━━━ Supplied material
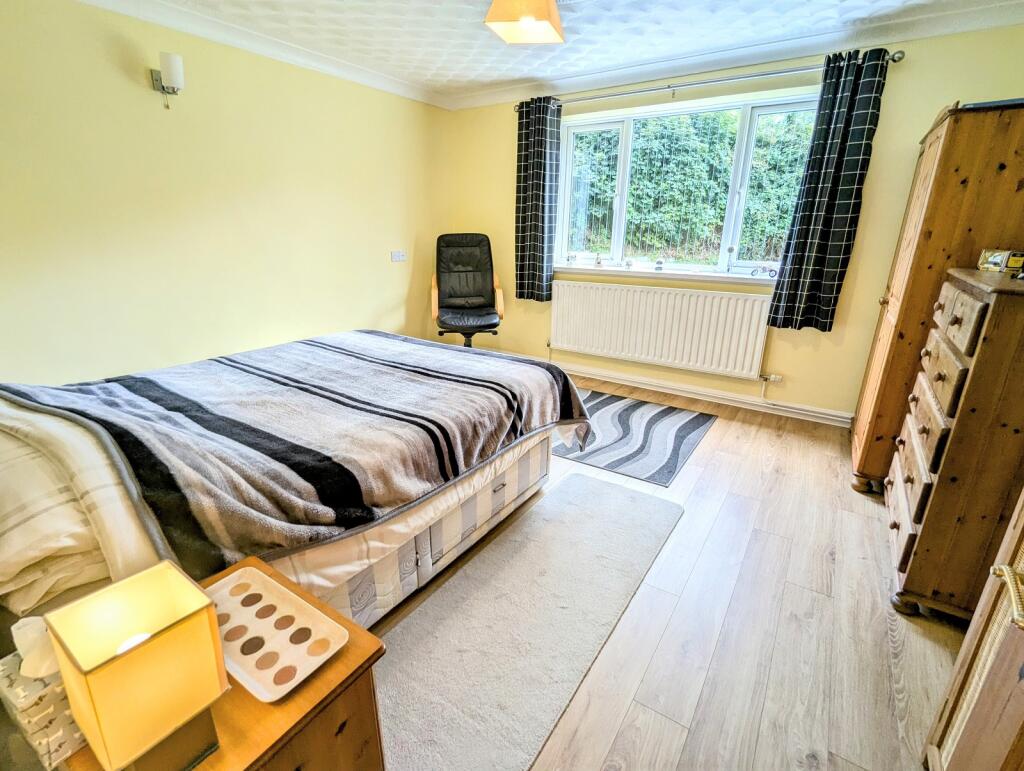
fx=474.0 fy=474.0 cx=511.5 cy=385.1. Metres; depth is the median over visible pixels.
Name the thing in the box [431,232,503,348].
office chair
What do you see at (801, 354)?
window wall
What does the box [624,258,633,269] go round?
figurine
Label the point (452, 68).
ceiling
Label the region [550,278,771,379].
radiator
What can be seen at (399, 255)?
wall socket
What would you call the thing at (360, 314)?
left wall
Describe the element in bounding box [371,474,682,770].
rug
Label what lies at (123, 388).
striped blanket
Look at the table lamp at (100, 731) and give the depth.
0.64 m
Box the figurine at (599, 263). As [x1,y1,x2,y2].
[593,252,603,267]
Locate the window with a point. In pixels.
(616, 240)
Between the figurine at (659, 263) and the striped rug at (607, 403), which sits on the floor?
the striped rug at (607, 403)
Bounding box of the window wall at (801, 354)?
[445,23,1023,424]
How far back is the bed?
1.44 m
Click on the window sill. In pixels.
(723, 276)
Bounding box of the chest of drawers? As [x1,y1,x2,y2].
[883,263,1023,625]
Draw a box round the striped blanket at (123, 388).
[1,331,590,574]
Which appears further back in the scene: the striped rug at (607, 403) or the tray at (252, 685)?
the striped rug at (607, 403)
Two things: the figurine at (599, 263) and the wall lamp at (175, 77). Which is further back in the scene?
the figurine at (599, 263)
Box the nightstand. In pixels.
[47,556,389,770]
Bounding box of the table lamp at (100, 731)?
[45,559,230,770]
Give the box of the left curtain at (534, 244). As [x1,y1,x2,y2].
[514,95,562,301]
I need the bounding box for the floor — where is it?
[363,379,968,770]
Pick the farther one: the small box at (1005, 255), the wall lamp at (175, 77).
the wall lamp at (175, 77)
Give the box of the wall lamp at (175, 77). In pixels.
[149,52,183,108]
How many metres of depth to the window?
3.54 m
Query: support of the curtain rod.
attached to the window wall at (801, 354)
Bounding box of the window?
[553,87,823,278]
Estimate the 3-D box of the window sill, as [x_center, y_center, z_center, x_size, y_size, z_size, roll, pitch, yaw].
[1.131,-0.872,3.673,1.930,0.059,0.151,12,22,31]
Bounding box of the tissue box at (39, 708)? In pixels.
[0,616,86,768]
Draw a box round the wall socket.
[391,250,405,262]
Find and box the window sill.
[552,263,776,284]
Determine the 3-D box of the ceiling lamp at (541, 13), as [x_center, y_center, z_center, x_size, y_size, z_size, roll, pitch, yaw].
[0.065,-1.714,2.127,0.326,0.247,0.326,4,19,11]
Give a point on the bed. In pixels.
(500, 486)
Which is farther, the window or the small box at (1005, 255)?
the window
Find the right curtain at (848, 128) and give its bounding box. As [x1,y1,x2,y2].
[765,47,891,332]
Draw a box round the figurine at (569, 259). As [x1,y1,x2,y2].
[565,253,576,266]
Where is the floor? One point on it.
(704, 456)
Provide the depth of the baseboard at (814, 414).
3.64 m
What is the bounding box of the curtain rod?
[514,48,904,112]
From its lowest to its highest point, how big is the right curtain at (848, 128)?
1.586 m
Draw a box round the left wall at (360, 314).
[0,0,447,388]
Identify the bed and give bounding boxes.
[0,331,591,635]
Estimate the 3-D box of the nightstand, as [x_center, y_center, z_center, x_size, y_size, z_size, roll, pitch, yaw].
[-0.562,0.782,0.924,0.445,0.542,0.468,12,22,31]
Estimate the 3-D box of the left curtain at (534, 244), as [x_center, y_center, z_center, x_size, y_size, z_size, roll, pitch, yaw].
[0.198,-1.492,3.892,0.415,1.578,0.135,12,22,31]
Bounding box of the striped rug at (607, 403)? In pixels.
[550,389,714,486]
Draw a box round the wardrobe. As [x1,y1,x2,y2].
[851,96,1023,495]
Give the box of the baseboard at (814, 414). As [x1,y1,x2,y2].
[558,363,858,427]
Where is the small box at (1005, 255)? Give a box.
[977,248,1023,272]
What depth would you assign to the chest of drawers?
1.55 m
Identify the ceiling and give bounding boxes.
[75,0,1022,106]
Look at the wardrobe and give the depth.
2.09 m
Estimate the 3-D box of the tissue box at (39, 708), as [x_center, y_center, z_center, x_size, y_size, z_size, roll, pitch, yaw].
[-0.711,0.447,0.735,0.121,0.198,0.105,12,22,31]
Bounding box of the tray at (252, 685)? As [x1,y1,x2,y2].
[206,563,346,702]
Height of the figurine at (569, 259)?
0.110 m
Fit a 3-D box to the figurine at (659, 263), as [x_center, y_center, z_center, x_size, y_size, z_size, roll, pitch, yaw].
[1.137,-0.926,3.653,0.063,0.089,0.061,12,22,31]
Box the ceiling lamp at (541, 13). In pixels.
[484,0,564,44]
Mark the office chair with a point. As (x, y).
(472, 295)
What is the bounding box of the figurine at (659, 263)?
[654,258,664,270]

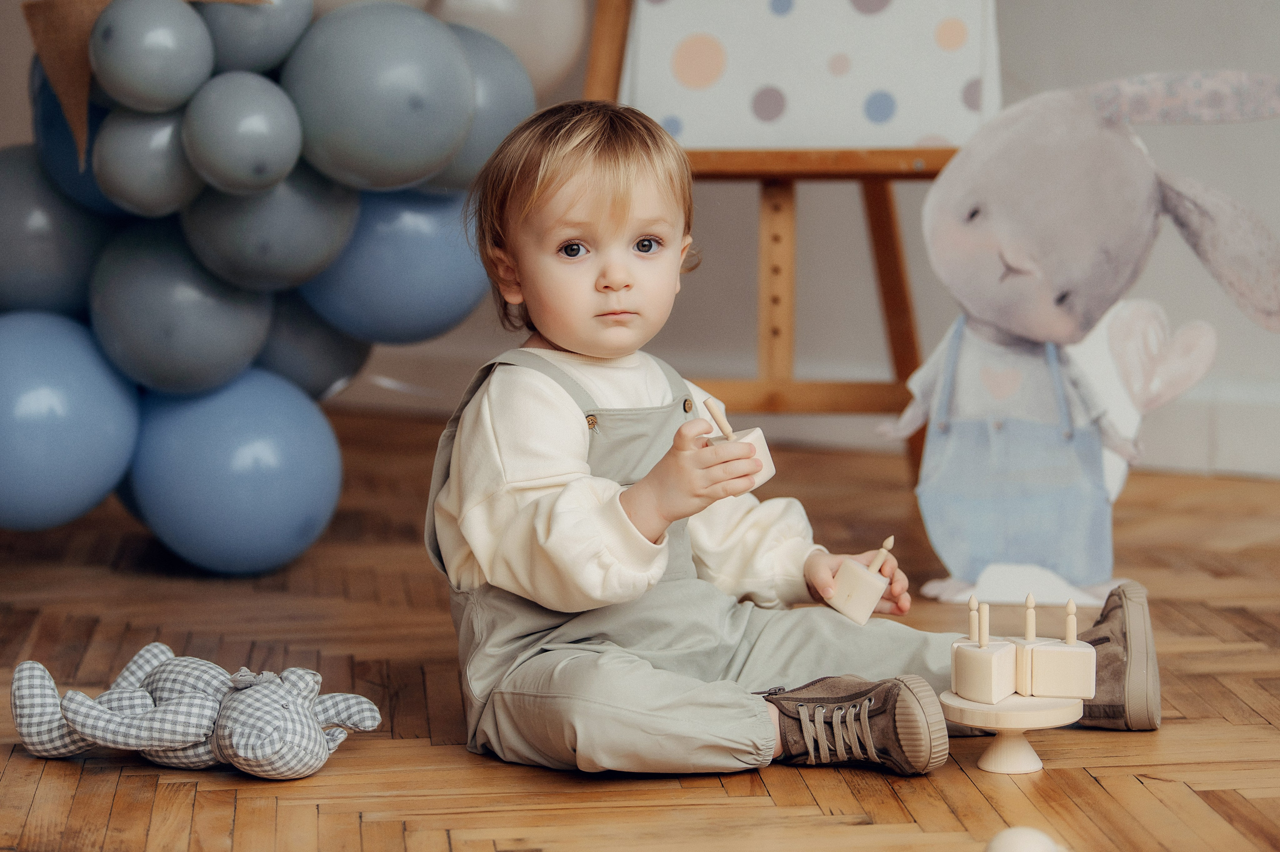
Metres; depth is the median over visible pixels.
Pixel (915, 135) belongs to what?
canvas
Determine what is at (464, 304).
blue balloon
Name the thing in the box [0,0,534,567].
balloon garland
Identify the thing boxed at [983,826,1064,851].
white ball
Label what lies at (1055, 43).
wall
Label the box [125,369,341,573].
blue balloon
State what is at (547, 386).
child
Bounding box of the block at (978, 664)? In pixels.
[948,636,1019,702]
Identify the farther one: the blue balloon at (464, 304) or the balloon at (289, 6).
the blue balloon at (464, 304)
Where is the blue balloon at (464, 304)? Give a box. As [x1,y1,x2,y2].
[302,180,487,342]
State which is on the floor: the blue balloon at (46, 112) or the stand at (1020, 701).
the stand at (1020, 701)
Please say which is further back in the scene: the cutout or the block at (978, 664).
the cutout
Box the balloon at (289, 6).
[194,0,312,74]
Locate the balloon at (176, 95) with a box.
[89,0,213,110]
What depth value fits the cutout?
3.35 m
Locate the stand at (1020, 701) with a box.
[938,689,1088,773]
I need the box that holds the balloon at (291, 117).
[183,70,303,195]
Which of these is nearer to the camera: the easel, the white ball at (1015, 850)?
the white ball at (1015, 850)
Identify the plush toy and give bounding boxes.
[10,646,382,778]
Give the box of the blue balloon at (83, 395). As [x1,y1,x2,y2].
[0,311,140,532]
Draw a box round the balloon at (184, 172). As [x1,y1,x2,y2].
[94,103,202,215]
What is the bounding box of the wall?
[0,0,1279,479]
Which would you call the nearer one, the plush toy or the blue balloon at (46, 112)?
the plush toy
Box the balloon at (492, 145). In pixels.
[423,21,534,191]
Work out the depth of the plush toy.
2.45 m
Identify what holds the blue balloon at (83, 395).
attached to the balloon garland
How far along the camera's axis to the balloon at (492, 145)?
3.62 m
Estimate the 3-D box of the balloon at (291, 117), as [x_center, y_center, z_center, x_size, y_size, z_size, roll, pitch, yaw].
[-0.435,-0.316,3.295,0.120,0.144,0.129,0,6,4]
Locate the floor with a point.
(442, 753)
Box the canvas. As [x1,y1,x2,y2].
[616,0,1004,152]
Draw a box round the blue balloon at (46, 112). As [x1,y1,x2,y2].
[27,64,118,212]
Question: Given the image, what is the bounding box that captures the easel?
[576,0,974,482]
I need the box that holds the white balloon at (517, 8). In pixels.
[422,0,586,92]
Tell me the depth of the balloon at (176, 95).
3.23 m
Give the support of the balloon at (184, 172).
attached to the balloon garland
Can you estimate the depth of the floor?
2.71 m
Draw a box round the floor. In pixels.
[0,412,1279,851]
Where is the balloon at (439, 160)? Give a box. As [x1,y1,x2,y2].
[287,1,475,192]
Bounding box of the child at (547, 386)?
[427,102,1163,783]
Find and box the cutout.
[874,72,1279,615]
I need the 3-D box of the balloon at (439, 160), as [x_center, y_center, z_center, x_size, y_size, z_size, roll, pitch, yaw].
[-0.296,-0.371,3.464,0.194,0.232,0.169,0,6,4]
━━━━━━
● Assignment
Check the entries above for the word "median" and copy every line where it turns up.

● Answer to the exercise
fx=474.0 fy=474.0 cx=511.5 cy=385.1. Metres; depth is the median over visible pixels.
Metres; depth is the median over visible pixels.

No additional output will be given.